Marc-Oliver Robbers: Interessanter Punkt, vor allem wenn man mal auf den die Rookies 2014 zurückschaut. Der Jahrgang wurde zuvor ohne Ende gehyped und konnte letztlich die Erwartungen im ersten Jahr nicht erfüllen. Ganz anders dieses Jahr: Viele Spieler leisten direkt einen wichtigen Beitrag.
Martin Klotz: Bei Russell müssen wir mit unseren Urteil wohl noch ein wenig warten. Der wird erst kommen, wenn Kobe Bryant im Laufe der Saison weniger spielt und sich langsam zurückzieht. Zudem hat er es als Point Guard deutlich schwerer, da er lernen muss, das Spiel zu organisieren und zu strukturieren. Aber sein Scoring sieht schon mal vielversprechend aus. Der wird nach der Allstar Break durchstarten und den Big Men Konkurrenz machen.
Alex Schlüter: Sorry Martin, aber Russell hat für mich keine Chance.
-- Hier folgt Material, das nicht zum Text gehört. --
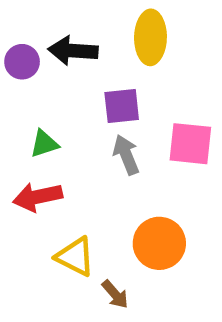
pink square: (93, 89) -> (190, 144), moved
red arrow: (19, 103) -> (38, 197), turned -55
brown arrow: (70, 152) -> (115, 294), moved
Solange Byron Scott Coach der Lakers ist, bekommt er nicht den nötigen Raum, den er zur Entfaltung braucht. Eigentlich hat er in L.A. die besten Voraussetzungen, da niemand dieses Jahr auf die Bilanz schaut und ihm keiner böse ist, wenn er Fehler macht. Aber Kobe dabei zuzusehen, wie er einen gut verteidigten Jumper nach dem anderen nimmt, bringt ihn nicht weiter. Der Kerl muss den Ball in die Hand bekommen und spielen - und das auch im vierten Viertel. Meine Nummer eins heißt Kristaps.